From: Eric Roman (ESRoman_at_berkeley_dot_edu)
Date: Wed Oct 31 2007 - 12:09:17 PST

    > > Can you tell me whether these fail repeatedly?  Or do they succeed sometimes?
    > This test failed each time test suites were executing.
    Ok, that's good in a sense.  It means that we're not dealing with
    any sort of spurious race.  It's probably something simple.
    > > Also, can you give me the kernel and distribution details?  Is this a
    > > vanilla kernel that you've built yourself?  Or did one of the
    > > distributions ship with this?
    > Our linux kernel was made from vanilla kernel source.
    > But, our cluster node administrator deleted this kernel source code.
    > So, I use vanilla kernel source with config file that picked up from
    > /boot for making BLCR modules.
    > Possibly,in this step,  we make un-coodination between kernel image
    > now we use and kernel source code I prepared.
    > Then I'll try to make and install new kernel image.
    > I attached our kernel's config file just in case.
    It's important to have the file that is built with the running
    kernel.  BLCR's configure step needs to look symbols up in that file.
    > >Ok, well that tells us that there's something different about rank 0.

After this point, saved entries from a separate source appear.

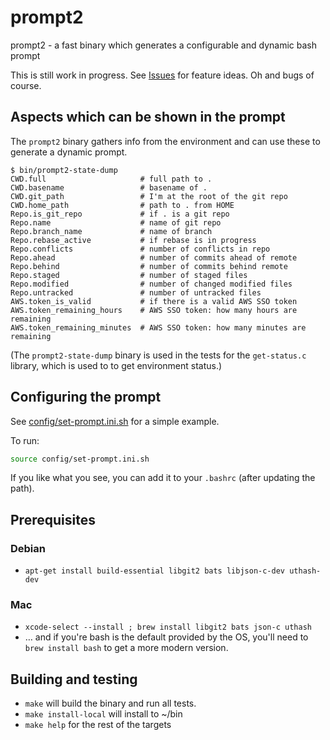 * prompt2
[[https://github.com/fimblo/prompt2/actions/workflows/ubuntu.yml/badge.svg]]
[[https://github.com/fimblo/prompt2/actions/workflows/macos.yml/badge.svg]]

prompt2 - a fast binary which generates a configurable and dynamic bash prompt

This is still work in progress. See [[https://github.com/fimblo/prompt2/issues][Issues]] for feature ideas. Oh and bugs of course.

** Aspects which can be shown in the prompt

The =prompt2= binary gathers info from the environment and can use these to
generate a dynamic prompt.

#+begin_example
$ bin/prompt2-state-dump
CWD.full                     # full path to .
CWD.basename                 # basename of .
CWD.git_path                 # I'm at the root of the git repo
CWD.home_path                # path to . from HOME
Repo.is_git_repo             # if . is a git repo
Repo.name                    # name of git repo
Repo.branch_name             # name of branch
Repo.rebase_active           # if rebase is in progress
Repo.conflicts               # number of conflicts in repo
Repo.ahead                   # number of commits ahead of remote
Repo.behind                  # number of commits behind remote
Repo.staged                  # number of staged files
Repo.modified                # number of changed modified files
Repo.untracked               # number of untracked files
AWS.token_is_valid           # if there is a valid AWS SSO token
AWS.token_remaining_hours    # AWS SSO token: how many hours are remaining
AWS.token_remaining_minutes  # AWS SSO token: how many minutes are remaining
#+end_example

(The =prompt2-state-dump= binary is used in the tests for the =get-status.c=
library, which is used to to get environment status.)

** Configuring the prompt

See [[https://github.com/fimblo/prompt2/blob/main/config/set-prompt.ini.sh][config/set-prompt.ini.sh]] for a simple example.

To run:
#+begin_src bash
  source config/set-prompt.ini.sh
#+end_src

If you like what you see, you can add it to your =.bashrc= (after updating the path).

** Prerequisites
*** Debian
- =apt-get install build-essential libgit2 bats libjson-c-dev uthash-dev=
*** Mac
- =xcode-select --install ; brew install libgit2 bats json-c uthash=
- ... and if you're bash is the default provided by the OS, you'll need to =brew install bash= to get a more modern version.
** Building and testing
- =make= will build the binary and run all tests.
- =make install-local= will install to ~/bin
- =make help= for the rest of the targets
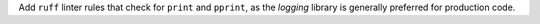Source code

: Add ``ruff`` linter rules that check for ``print`` and ``pprint``, as
the `logging` library is generally preferred for production code.
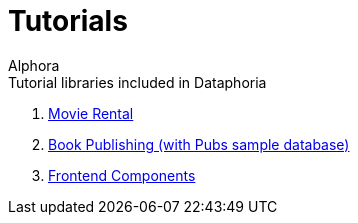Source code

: = Tutorials
:author: Alphora
:doctype: book
:toc:
:icons:
:data-uri:
:lang: en
:encoding: iso-8859-1

.Tutorial libraries included in Dataphoria
. link:Tutorial_MovieRental.adoc[Movie Rental]
. link:Tutorial_BookPublishing.adoc[Book Publishing (with Pubs sample database)]
. link:Tutorial_FrontendComponents.adoc[Frontend Components]
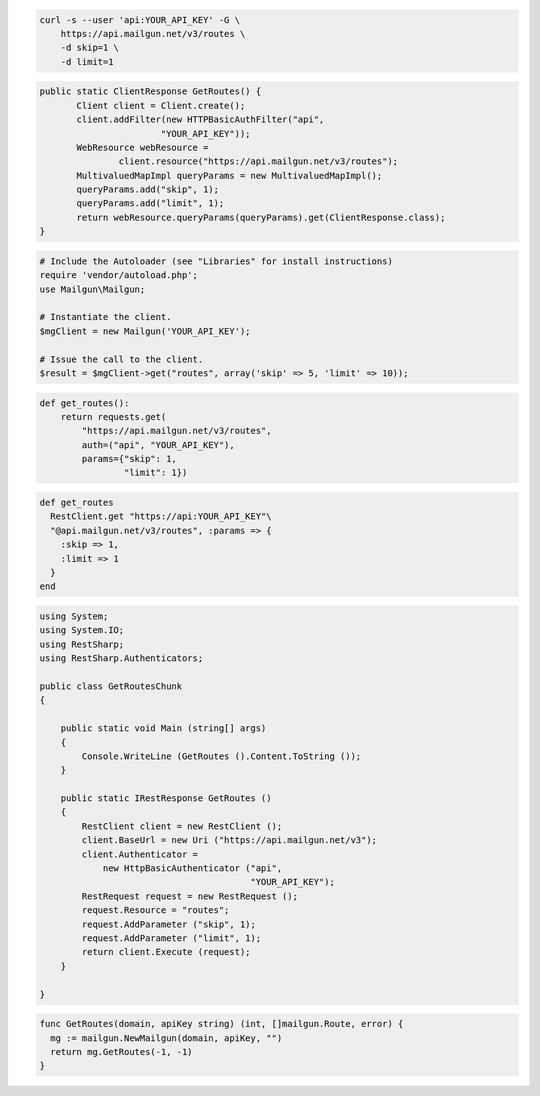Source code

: 
.. code-block:: bash

    curl -s --user 'api:YOUR_API_KEY' -G \
	https://api.mailgun.net/v3/routes \
	-d skip=1 \
	-d limit=1

.. code-block:: java

 public static ClientResponse GetRoutes() {
 	Client client = Client.create();
 	client.addFilter(new HTTPBasicAuthFilter("api",
 			"YOUR_API_KEY"));
 	WebResource webResource =
 		client.resource("https://api.mailgun.net/v3/routes");
 	MultivaluedMapImpl queryParams = new MultivaluedMapImpl();
 	queryParams.add("skip", 1);
 	queryParams.add("limit", 1);
 	return webResource.queryParams(queryParams).get(ClientResponse.class);
 }

.. code-block:: php

  # Include the Autoloader (see "Libraries" for install instructions)
  require 'vendor/autoload.php';
  use Mailgun\Mailgun;

  # Instantiate the client.
  $mgClient = new Mailgun('YOUR_API_KEY');

  # Issue the call to the client.
  $result = $mgClient->get("routes", array('skip' => 5, 'limit' => 10));

.. code-block:: py

 def get_routes():
     return requests.get(
         "https://api.mailgun.net/v3/routes",
         auth=("api", "YOUR_API_KEY"),
         params={"skip": 1,
                 "limit": 1})

.. code-block:: rb

 def get_routes
   RestClient.get "https://api:YOUR_API_KEY"\
   "@api.mailgun.net/v3/routes", :params => {
     :skip => 1,
     :limit => 1
   }
 end

.. code-block:: csharp

 using System;
 using System.IO;
 using RestSharp;
 using RestSharp.Authenticators;
 
 public class GetRoutesChunk
 {
 
     public static void Main (string[] args)
     {
         Console.WriteLine (GetRoutes ().Content.ToString ());
     }
 
     public static IRestResponse GetRoutes ()
     {
         RestClient client = new RestClient ();
         client.BaseUrl = new Uri ("https://api.mailgun.net/v3");
         client.Authenticator =
             new HttpBasicAuthenticator ("api",
                                         "YOUR_API_KEY");
         RestRequest request = new RestRequest ();
         request.Resource = "routes";
         request.AddParameter ("skip", 1);
         request.AddParameter ("limit", 1);
         return client.Execute (request);
     }
 
 }

.. code-block:: go

 func GetRoutes(domain, apiKey string) (int, []mailgun.Route, error) {
   mg := mailgun.NewMailgun(domain, apiKey, "")
   return mg.GetRoutes(-1, -1)
 }
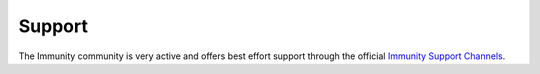 .. _support:

=======
Support
=======

The Immunity community is very active and offers best effort support through the official
`Immunity Support Channels <https://immunity.org/support.html>`_.

.. raw:: html

    <p>
        Commercial support is also available, for more information you can reach us at:
        <a href="mailto:&#115;&#117;&#112;&#112;&#111;&#114;&#116;&#064;&#111;&#112;&#101;&#110;&#119;&#105;&#115;&#112;&#046;&#105;&#111;">
            &#115;&#117;&#112;&#112;&#111;&#114;&#116;&#064;&#111;&#112;&#101;&#110;&#119;&#105;&#115;&#112;&#046;&#105;&#111;</a>.
    </p>
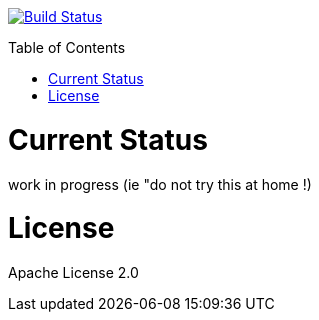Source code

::toc: macro

image:https://travis-ci.org/fmarot/nativedependencies-maven.svg?branch=master["Build Status", link="https://travis-ci.org/fmarot/nativedependencies-maven"]

toc::[]

= Current Status

work in progress (ie "do not try this at home !)


= License

Apache License 2.0 
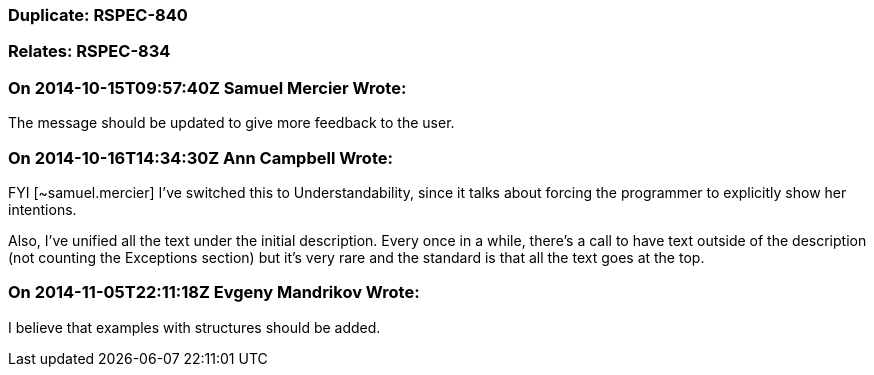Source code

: === Duplicate: RSPEC-840

=== Relates: RSPEC-834

=== On 2014-10-15T09:57:40Z Samuel Mercier Wrote:
The message should be updated to give more feedback to the user.

=== On 2014-10-16T14:34:30Z Ann Campbell Wrote:
FYI [~samuel.mercier] I've switched this to Understandability, since it talks about forcing the programmer to explicitly show her intentions.


Also, I've unified all the text under the initial description. Every once in a while, there's a call to have text outside of the description (not counting the Exceptions section) but it's very rare and the standard is that all the text goes at the top.

=== On 2014-11-05T22:11:18Z Evgeny Mandrikov Wrote:
I believe that examples with structures should be added.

    > >We just don't know what.
    > 1. There are errors in BLCR test suites, then , a cause of this bug is
    > in BLCR...
    The test suites should be ok.  We use those all over the place.  There
    are a few things that bother me here.
    First is that your error is only in rank 0, and the error message seems
    to have nothing to do with anything in particular.
    Second is that the tests that fail are pretty much unrelated, and
    almost certainly are not causing your failure.  bug2003 tests for a very
    obscure error in signal handler behavior, and the mmaps.ct test checks
    for problems with mmap()/fork()'d files.  I don't think that you're
    doing either of these things.
    So my guess on this is that it's something in your environment.  I'm not
    sure what.  C libraries mismatch, a slight kernel version mismatch,
    symbol mismatch.  I can't tell really.  Nothing I've got really explains
    those failures.
    > 2. Errors made in only rank0, then, a cause of this bug is in my
    > mpich-modification...
    Does your rank 0 code work on the nodes where all of the BLCR test
    suites pass?  If you're getting a restart failure on those nodes, then
    try building with all the kernel tracing and library tracing turned on.  And 
    load the module with cr_ktrace_mask=0xffffffff.  Start looking at the
    error messages there.  If you're seeing a restart failure, we should be
    able to pin down exactly what we're having trouble reinitializing at
    restart time.  (Include the checkpoint output, too.)